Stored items
******************************

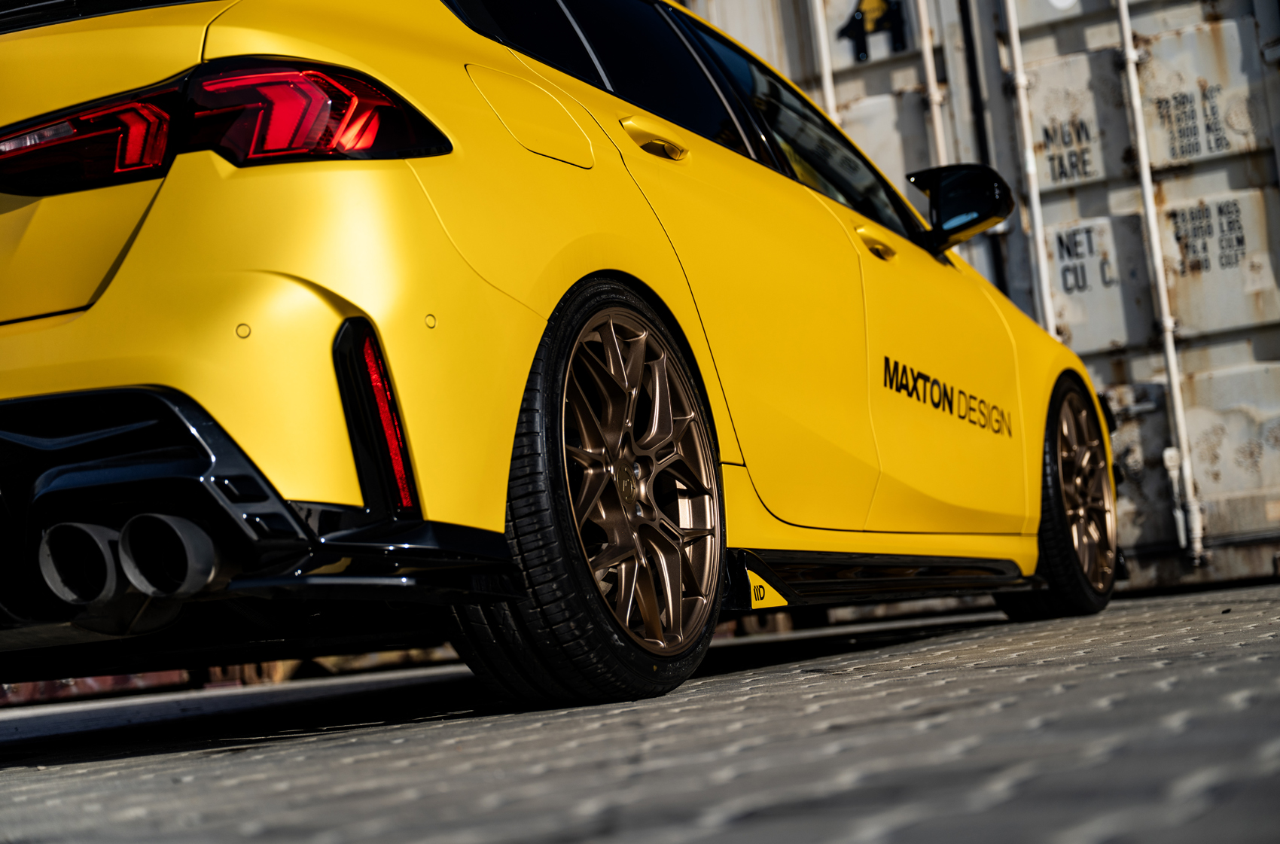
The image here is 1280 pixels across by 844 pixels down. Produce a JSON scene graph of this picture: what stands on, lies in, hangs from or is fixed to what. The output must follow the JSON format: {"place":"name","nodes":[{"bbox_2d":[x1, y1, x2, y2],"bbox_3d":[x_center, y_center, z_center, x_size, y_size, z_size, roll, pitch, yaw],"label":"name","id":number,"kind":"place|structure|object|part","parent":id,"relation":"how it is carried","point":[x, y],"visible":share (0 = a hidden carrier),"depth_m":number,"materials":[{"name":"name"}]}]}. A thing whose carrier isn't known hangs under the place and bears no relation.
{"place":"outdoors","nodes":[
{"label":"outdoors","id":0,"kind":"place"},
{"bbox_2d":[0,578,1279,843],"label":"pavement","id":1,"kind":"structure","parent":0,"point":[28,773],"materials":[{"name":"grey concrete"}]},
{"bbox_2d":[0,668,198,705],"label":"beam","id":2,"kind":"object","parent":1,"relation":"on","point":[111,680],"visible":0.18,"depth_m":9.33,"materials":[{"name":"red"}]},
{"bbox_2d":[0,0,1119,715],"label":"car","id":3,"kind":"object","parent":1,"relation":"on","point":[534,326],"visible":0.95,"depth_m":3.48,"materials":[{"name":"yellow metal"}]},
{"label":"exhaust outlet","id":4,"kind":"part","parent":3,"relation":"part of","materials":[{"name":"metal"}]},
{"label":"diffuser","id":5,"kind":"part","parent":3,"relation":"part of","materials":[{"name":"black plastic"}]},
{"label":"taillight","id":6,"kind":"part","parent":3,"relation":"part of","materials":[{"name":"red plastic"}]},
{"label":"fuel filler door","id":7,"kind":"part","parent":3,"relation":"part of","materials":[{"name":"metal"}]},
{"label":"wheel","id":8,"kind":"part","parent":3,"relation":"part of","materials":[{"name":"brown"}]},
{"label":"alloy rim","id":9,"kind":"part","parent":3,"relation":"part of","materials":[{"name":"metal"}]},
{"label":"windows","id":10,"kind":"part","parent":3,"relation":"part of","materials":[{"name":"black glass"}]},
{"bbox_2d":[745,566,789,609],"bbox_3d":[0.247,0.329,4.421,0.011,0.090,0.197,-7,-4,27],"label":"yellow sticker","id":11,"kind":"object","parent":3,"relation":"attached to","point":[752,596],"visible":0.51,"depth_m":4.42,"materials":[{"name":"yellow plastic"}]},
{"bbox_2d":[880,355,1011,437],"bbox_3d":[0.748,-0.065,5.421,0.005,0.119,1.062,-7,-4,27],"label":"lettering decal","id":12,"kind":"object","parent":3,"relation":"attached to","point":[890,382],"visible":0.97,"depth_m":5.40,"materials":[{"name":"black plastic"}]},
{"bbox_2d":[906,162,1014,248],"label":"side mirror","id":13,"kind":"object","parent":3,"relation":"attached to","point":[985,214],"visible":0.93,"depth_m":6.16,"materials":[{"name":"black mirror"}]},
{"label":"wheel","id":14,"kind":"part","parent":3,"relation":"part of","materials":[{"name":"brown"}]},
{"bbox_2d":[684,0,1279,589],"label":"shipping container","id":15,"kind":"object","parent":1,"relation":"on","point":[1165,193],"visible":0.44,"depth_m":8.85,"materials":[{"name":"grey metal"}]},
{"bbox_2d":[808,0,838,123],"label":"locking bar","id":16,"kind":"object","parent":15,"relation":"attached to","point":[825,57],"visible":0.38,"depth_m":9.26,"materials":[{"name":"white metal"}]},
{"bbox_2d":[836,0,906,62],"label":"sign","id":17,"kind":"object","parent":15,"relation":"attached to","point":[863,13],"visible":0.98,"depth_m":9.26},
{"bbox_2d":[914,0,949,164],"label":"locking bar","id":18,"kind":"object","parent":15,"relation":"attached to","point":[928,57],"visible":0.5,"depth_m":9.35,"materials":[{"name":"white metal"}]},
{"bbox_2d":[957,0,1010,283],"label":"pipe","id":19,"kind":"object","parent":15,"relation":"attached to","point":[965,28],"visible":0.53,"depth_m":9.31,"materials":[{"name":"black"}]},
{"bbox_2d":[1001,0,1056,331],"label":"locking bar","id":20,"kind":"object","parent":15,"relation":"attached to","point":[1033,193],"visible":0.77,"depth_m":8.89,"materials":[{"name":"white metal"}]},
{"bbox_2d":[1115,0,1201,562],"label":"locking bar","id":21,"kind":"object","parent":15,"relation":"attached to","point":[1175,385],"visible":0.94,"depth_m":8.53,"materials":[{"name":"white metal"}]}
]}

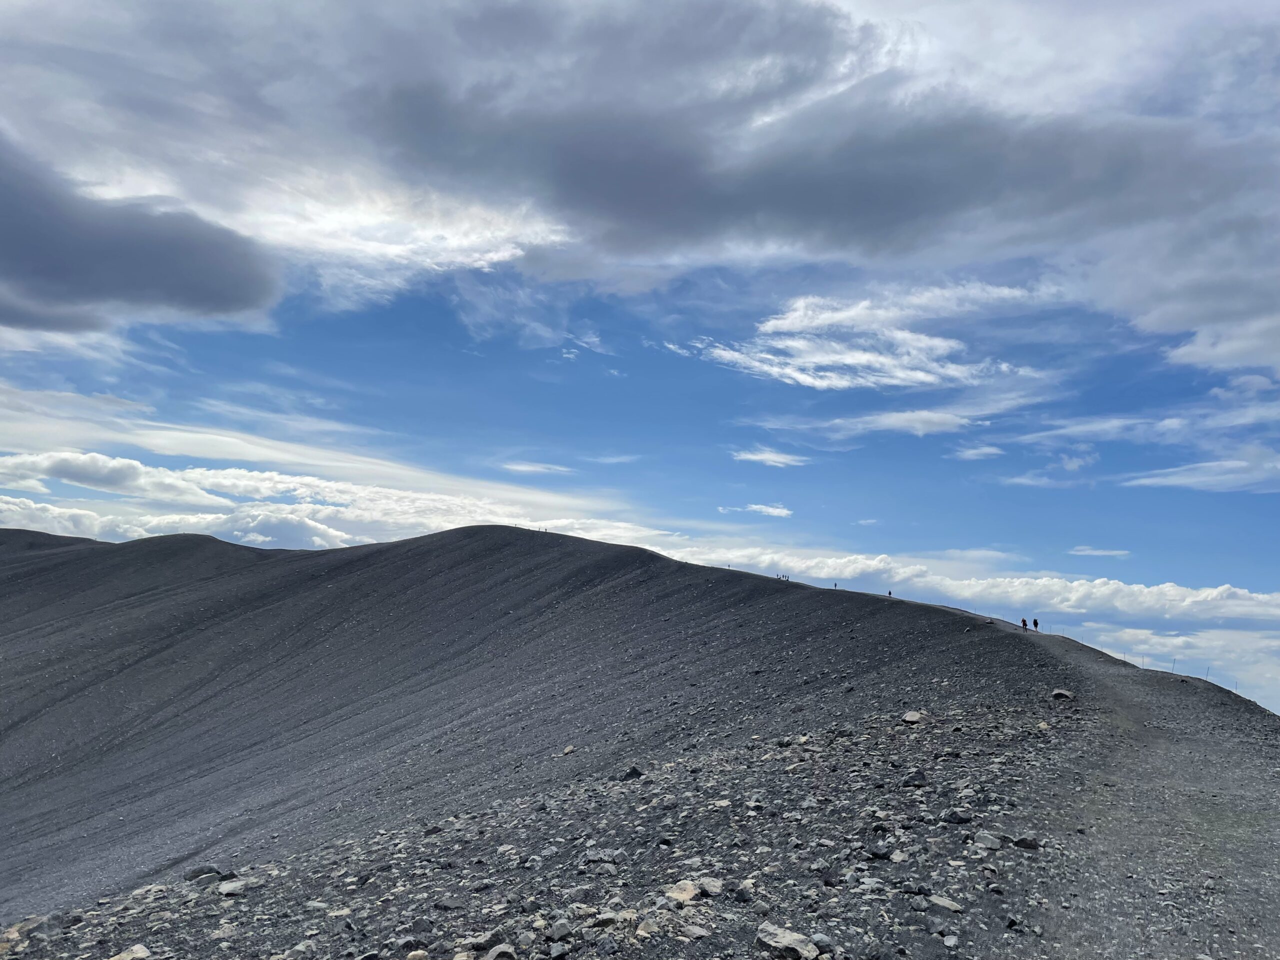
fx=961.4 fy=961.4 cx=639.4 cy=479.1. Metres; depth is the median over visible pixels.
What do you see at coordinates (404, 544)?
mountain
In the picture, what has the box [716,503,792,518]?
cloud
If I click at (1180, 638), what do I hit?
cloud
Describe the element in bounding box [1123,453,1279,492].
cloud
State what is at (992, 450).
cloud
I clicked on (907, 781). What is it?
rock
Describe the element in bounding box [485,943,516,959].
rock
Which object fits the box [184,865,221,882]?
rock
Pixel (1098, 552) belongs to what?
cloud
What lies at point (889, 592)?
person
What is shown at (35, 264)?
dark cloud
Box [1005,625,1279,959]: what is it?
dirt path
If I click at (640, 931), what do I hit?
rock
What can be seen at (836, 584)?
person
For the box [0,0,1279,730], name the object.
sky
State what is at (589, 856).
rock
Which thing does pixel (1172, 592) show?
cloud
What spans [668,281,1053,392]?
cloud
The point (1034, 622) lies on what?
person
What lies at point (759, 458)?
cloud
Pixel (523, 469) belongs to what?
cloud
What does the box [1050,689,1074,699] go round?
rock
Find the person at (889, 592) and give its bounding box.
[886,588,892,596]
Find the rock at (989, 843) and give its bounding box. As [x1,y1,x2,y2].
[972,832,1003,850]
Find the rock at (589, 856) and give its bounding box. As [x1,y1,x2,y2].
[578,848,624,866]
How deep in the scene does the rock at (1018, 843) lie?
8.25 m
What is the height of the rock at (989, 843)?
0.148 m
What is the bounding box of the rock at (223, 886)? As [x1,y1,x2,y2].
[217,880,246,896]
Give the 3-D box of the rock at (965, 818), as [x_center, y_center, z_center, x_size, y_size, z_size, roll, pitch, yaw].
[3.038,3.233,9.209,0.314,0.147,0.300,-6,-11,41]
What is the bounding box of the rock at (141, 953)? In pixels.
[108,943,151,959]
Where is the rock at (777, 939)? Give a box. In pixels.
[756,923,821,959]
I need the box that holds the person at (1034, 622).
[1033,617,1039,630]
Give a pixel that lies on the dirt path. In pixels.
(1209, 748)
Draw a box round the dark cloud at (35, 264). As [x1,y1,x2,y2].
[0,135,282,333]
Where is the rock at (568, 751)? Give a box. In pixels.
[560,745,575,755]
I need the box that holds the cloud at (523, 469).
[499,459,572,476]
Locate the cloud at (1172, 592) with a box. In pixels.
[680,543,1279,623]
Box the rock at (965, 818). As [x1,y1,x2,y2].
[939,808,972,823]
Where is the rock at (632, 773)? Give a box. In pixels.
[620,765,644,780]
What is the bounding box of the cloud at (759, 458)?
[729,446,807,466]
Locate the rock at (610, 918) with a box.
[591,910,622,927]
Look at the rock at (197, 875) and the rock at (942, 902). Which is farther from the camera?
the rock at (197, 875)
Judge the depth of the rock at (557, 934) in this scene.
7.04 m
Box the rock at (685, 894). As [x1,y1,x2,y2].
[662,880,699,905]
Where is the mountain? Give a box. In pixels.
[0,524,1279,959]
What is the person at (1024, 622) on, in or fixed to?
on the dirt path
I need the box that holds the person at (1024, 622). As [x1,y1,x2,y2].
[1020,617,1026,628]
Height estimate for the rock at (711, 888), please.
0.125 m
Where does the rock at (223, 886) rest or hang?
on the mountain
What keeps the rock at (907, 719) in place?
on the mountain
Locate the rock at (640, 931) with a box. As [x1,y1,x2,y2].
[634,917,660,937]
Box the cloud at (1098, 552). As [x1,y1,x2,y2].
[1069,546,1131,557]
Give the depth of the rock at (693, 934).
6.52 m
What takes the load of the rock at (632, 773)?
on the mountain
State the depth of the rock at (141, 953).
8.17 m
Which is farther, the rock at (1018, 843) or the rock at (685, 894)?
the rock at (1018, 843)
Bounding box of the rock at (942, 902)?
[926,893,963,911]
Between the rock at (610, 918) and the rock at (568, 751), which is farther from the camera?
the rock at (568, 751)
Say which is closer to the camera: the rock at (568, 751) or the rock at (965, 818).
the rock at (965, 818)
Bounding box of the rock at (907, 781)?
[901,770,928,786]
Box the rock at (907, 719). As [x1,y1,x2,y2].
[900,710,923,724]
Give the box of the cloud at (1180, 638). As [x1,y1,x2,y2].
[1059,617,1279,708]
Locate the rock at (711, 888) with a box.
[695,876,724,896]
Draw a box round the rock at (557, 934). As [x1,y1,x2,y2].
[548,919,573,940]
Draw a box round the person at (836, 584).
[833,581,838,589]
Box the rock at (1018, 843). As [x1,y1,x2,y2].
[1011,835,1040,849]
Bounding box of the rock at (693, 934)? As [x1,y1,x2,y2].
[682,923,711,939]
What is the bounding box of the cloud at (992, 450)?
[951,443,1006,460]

******************************

### REQUIRED WORK:
Output nothing but the lines from the one containing "Draw a box round the person at (836, 584)." through the last line of the data, exactly as they stand.

### ANSWER:
Draw a box round the person at (836, 584).
[833,581,838,589]
Box the rock at (1018, 843). As [x1,y1,x2,y2].
[1011,835,1040,849]
Bounding box of the rock at (693, 934)? As [x1,y1,x2,y2].
[682,923,711,939]
What is the bounding box of the cloud at (992, 450)?
[951,443,1006,460]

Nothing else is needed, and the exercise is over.